# Data supplied
■ ■ ■ ■ ■ ■ ■
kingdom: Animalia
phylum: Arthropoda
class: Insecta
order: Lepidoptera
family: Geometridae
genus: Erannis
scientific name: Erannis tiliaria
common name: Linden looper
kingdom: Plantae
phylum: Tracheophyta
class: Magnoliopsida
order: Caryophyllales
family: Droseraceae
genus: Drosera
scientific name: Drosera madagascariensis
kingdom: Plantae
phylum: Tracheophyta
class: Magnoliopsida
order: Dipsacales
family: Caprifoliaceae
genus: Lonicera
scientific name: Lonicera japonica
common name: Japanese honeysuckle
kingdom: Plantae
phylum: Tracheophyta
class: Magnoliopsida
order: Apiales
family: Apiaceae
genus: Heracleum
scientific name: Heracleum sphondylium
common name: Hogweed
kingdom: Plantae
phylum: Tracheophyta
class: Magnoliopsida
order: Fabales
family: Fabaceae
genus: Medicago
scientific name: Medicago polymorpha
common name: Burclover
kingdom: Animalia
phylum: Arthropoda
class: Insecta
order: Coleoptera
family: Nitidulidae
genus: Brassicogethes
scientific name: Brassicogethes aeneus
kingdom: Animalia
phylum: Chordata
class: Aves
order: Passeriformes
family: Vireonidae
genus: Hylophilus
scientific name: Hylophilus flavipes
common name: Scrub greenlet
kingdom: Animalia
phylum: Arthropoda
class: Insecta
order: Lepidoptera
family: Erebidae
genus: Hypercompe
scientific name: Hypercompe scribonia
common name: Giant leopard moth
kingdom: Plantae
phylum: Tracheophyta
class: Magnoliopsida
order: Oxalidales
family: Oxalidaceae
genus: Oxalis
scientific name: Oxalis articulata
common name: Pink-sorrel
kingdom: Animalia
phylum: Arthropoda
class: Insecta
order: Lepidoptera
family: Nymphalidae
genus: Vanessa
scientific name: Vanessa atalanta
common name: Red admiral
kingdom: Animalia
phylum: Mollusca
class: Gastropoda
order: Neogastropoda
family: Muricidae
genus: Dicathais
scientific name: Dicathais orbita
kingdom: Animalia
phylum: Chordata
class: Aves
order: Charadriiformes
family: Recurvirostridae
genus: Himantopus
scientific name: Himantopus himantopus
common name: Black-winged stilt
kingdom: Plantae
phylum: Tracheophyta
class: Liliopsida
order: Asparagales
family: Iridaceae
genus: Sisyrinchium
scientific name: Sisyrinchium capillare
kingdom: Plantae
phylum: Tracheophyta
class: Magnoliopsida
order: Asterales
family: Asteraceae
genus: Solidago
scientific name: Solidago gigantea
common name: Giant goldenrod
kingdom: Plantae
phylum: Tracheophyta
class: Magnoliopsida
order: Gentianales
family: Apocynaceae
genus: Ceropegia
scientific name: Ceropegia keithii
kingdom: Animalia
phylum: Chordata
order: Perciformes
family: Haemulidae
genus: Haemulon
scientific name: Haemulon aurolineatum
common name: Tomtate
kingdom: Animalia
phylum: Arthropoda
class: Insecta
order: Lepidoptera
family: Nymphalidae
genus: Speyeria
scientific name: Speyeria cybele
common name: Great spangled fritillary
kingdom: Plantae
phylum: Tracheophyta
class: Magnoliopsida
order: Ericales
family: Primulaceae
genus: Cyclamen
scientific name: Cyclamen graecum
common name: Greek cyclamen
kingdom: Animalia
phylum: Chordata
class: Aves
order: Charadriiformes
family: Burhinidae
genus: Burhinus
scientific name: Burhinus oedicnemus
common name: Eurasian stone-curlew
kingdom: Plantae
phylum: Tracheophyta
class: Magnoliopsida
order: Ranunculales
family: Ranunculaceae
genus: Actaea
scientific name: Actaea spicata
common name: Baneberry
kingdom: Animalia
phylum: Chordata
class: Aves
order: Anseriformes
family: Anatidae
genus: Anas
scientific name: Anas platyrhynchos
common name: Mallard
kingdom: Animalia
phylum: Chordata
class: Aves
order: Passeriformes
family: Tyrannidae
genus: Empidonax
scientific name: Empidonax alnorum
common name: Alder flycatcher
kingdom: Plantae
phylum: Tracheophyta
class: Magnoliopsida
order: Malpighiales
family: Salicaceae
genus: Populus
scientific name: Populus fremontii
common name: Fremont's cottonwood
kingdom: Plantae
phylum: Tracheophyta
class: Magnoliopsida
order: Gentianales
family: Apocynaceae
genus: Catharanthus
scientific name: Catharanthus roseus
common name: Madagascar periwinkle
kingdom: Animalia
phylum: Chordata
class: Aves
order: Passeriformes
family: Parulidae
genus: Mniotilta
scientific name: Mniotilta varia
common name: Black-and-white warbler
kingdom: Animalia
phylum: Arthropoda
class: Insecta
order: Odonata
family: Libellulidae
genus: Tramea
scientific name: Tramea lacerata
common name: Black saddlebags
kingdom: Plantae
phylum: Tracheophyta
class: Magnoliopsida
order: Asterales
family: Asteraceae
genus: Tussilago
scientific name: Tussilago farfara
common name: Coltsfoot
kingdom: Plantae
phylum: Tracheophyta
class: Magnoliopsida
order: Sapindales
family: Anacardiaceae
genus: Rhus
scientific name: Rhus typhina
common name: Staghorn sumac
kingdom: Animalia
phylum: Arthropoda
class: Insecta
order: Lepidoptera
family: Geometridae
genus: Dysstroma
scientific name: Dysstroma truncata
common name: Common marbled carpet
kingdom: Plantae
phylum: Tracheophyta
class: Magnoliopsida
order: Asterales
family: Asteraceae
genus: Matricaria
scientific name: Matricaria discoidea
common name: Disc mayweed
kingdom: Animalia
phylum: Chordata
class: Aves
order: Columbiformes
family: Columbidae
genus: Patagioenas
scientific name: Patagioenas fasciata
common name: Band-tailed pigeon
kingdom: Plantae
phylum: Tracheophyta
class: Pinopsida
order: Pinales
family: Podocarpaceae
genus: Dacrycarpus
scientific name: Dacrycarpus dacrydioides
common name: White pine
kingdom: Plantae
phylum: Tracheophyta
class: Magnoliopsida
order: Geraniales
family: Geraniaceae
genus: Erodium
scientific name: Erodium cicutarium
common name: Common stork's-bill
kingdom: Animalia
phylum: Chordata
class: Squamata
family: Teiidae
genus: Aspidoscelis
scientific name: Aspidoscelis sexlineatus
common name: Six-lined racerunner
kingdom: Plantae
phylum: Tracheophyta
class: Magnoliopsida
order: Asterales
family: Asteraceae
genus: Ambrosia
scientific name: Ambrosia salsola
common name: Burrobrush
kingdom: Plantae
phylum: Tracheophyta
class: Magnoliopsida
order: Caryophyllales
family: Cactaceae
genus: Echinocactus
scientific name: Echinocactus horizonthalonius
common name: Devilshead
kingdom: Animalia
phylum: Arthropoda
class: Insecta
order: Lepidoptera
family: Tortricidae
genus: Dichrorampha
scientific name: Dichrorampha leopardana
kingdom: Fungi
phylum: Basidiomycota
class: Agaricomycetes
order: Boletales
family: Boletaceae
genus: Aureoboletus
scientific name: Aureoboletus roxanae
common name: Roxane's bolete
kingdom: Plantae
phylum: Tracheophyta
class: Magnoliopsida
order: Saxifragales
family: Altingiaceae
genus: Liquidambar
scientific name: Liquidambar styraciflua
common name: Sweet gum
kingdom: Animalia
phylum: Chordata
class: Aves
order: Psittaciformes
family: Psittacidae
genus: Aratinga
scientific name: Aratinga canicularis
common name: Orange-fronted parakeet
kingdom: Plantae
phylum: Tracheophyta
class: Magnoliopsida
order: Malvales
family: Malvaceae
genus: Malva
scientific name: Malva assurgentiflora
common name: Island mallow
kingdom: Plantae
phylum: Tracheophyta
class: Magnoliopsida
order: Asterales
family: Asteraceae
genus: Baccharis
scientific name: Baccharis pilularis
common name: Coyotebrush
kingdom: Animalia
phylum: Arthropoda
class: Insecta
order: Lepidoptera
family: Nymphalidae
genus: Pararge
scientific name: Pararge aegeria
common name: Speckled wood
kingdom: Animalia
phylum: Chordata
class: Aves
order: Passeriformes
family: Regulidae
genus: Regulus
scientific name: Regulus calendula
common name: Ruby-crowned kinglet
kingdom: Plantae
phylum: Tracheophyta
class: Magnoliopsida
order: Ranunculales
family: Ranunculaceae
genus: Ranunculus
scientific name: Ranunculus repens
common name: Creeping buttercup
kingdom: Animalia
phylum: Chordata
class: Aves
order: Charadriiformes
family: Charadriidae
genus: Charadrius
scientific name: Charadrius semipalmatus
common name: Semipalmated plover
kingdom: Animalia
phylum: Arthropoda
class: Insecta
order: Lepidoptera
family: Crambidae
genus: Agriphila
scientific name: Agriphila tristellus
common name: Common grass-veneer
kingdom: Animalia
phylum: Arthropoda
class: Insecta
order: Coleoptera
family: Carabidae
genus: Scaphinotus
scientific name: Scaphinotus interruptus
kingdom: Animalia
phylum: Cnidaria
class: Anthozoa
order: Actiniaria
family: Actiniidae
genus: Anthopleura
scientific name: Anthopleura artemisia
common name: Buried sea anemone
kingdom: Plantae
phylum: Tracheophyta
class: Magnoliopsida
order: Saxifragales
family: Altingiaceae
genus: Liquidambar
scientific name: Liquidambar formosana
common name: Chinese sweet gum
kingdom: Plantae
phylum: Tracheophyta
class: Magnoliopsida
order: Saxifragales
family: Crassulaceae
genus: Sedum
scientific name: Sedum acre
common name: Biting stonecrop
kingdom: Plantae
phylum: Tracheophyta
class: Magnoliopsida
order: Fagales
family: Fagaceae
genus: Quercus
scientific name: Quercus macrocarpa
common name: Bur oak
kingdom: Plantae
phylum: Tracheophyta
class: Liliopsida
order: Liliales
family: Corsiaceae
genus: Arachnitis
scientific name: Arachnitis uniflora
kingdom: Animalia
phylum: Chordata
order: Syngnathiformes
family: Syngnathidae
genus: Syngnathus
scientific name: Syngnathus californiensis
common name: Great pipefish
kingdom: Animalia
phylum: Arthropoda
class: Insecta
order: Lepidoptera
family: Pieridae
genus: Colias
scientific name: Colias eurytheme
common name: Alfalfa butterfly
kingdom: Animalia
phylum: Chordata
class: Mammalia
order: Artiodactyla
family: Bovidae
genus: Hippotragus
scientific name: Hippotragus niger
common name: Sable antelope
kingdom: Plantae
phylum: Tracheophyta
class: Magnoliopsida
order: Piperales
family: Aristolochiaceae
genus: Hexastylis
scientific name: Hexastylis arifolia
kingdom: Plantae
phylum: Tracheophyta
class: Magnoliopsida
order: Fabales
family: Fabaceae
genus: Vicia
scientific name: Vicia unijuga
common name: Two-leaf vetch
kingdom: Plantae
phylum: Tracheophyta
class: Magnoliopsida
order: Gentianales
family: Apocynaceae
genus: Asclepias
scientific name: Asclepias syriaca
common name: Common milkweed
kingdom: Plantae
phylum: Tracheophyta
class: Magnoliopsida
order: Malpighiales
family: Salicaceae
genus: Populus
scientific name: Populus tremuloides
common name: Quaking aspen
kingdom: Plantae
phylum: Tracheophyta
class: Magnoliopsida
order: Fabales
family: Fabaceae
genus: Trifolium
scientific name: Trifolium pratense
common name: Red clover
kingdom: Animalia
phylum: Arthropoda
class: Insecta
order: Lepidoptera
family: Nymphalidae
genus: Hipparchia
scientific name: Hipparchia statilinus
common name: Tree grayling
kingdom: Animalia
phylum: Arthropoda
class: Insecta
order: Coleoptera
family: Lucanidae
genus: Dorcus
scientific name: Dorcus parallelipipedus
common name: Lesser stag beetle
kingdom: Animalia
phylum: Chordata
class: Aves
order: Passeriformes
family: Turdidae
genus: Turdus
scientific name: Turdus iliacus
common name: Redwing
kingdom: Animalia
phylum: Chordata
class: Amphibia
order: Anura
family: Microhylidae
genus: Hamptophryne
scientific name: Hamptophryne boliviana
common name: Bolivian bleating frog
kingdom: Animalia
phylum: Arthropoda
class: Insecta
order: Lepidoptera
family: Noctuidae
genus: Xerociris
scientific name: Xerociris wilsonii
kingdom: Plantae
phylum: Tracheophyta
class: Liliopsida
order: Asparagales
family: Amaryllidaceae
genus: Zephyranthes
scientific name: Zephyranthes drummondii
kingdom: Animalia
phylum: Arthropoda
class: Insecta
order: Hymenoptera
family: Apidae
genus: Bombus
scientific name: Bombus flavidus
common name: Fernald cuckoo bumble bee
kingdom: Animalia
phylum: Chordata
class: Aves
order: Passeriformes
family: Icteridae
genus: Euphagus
■ ■ ■ ■ ■ ■ ■
Starting with the line that contains "genus: Ambrosia" and going on through the line that contains "genus: Aratinga", can you give those lines of the material above as a JSON list of strings, one string per line, with blank lines left out?

[
  "genus: Ambrosia",
  "scientific name: Ambrosia salsola",
  "common name: Burrobrush",
  "kingdom: Plantae",
  "phylum: Tracheophyta",
  "class: Magnoliopsida",
  "order: Caryophyllales",
  "family: Cactaceae",
  "genus: Echinocactus",
  "scientific name: Echinocactus horizonthalonius",
  "common name: Devilshead",
  "kingdom: Animalia",
  "phylum: Arthropoda",
  "class: Insecta",
  "order: Lepidoptera",
  "family: Tortricidae",
  "genus: Dichrorampha",
  "scientific name: Dichrorampha leopardana",
  "kingdom: Fungi",
  "phylum: Basidiomycota",
  "class: Agaricomycetes",
  "order: Boletales",
  "family: Boletaceae",
  "genus: Aureoboletus",
  "scientific name: Aureoboletus roxanae",
  "common name: Roxane's bolete",
  "kingdom: Plantae",
  "phylum: Tracheophyta",
  "class: Magnoliopsida",
  "order: Saxifragales",
  "family: Altingiaceae",
  "genus: Liquidambar",
  "scientific name: Liquidambar styraciflua",
  "common name: Sweet gum",
  "kingdom: Animalia",
  "phylum: Chordata",
  "class: Aves",
  "order: Psittaciformes",
  "family: Psittacidae",
  "genus: Aratinga"
]